Find element that has been removed from a shuffled array

When you don't know how long a built-in function call will take, then the TimeComplexity page on the Python wiki comes to the rescue. This tells us that both item in list and list.remove(item) take time proportional to the length of the list.

So although current in arr2 and result.remove(current) are single expressions in Python, in fact each of them has a loop hidden inside it, and this makes the overall runtime \$Θ(n^2)\$.

If you're having trouble with the analysis, there's no substitute for actually running the code and timing how long it takes on different inputs! This is really easy to do, for example, you might write:

from random import randrange
from timeit import timeit

def test(n):
    """Time finder on lists of length n."""
    a = list(range(n))
    b = list(a)
    del b[randrange(n)]
    return timeit(lambda:finder(a, b), number=1)

and then:

>>> for i in range(5):
...     n = 10000 * 2 ** i
...     print(n, test(n))
... 
10000 0.020456696045584977
20000 0.07089142000768334
40000 0.361092661973089
80000 1.5187797680264339
160000 6.356738713919185

You can see that when \$n\$ doubles, the runtime increases by around four times, which is what we expect for an \$Θ(n^2)\$ algorithm. Here's a plot showing a least-squares fit of the measurements collected above to the function \$t = an^2\$, and you can see that the fit is pretty good:

Not because you don't see a for-loop doesn't mean that it doesn't exist.

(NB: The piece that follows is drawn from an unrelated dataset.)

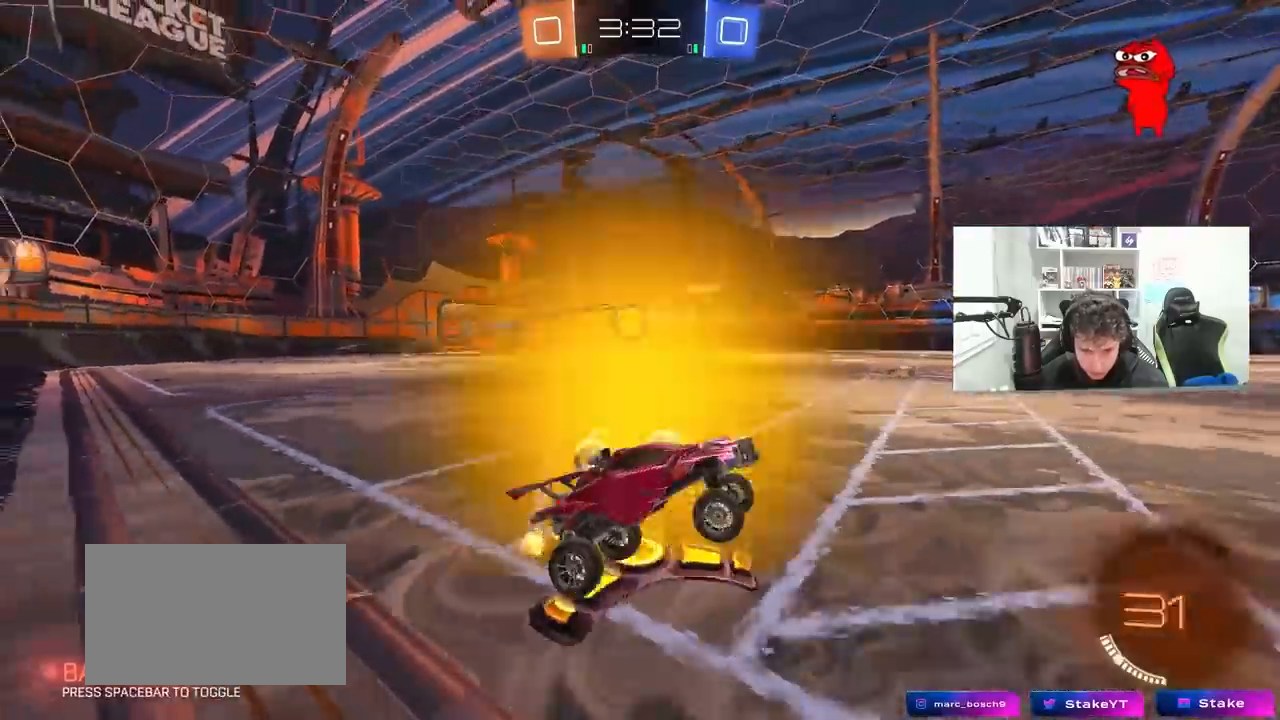
{"keys": ["a", "w"], "mouse": ["left"], "mouse_move": "still", "events": [[67, "mouse_left", "down"], [200, "shift", "down"], [400, "shift", "up"]]}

Ask yourself the question about what if current in arr2 does. It loops through the array, doesn't it?

A faster way to handle this assignment might be to use another data structure, such as a HashSet.

You analysis is indeed incorrect. The "second" for loop is hidden in the existence check (current in arr2) that runs in \$O(n)\$.

An easier way to go would be to count the amount of each element in both arrays and substract them. The one staying at a difference of 1 instead of 0 is the missing element.

Counting elements is easy, just run a collection.Counter over the array and it's done. Substraction is as easy as Counters does expose a substract method.

The code can thus be:

from collections import Counter


def finder(arr1, arr2):
    counts = Counter(arr1)
    counts.substract(arr2)
    return max(counts, key=counts.get)

I used max here to stay \$O(n)\$ because I'm unsure of the complexity of counts.most_common().

You should also document the function using docstrings, for instance, to make sure which parameter is which.

As the other answers have explained, your implementation is still \$O(n^2)\$.

There are other issues with it too that are worth pointing out.

• When you find an element of arr1 not in arr2, you could return immediately. This will imply that you can get rid of the result list, the l variable, and iterate over elements of arr1 directly instead of using a range.

• Whenever possible, it's better to iterate over elements directly instead of using indexes. The loop could have been written as for current in arr1[:-1]:, getting rid of the i variable, and also the l, thanks to the :-1 range.

• The implementation modifies arr2. That's a side effect, and it doesn't seem very realistic. You should check your specs if that's acceptable, otherwise you should work with a copy instead.

• The names are terrible. Consider these alternatives:

  • finder -> find_missing
  • arr1 -> orig
  • arr2 -> shuffled

• As per PEP8, it's recommended to use 4 spaces to indent instead of 2.

Applying the above tips, and with some doctests:

def find_missing(orig, shuffled):
    """
    >>> find_missing([0, 1, 2, 3], [0, 1, 3])
    2
    >>> find_missing([0, 1, 2, 3], [0, 1, 2])
    3
    >>> find_missing([1, 2, 3], [1, 3])
    2
    >>> find_missing([2, 3], [2])
    3
    >>> find_missing([3], [])
    3
    >>> find_missing([1, 2, 2, 2, 3], [3, 2, 2, 1])
    2
    """
    copy = list(shuffled)
    for current in orig:
        if current not in copy:
            return current
        copy.remove(current)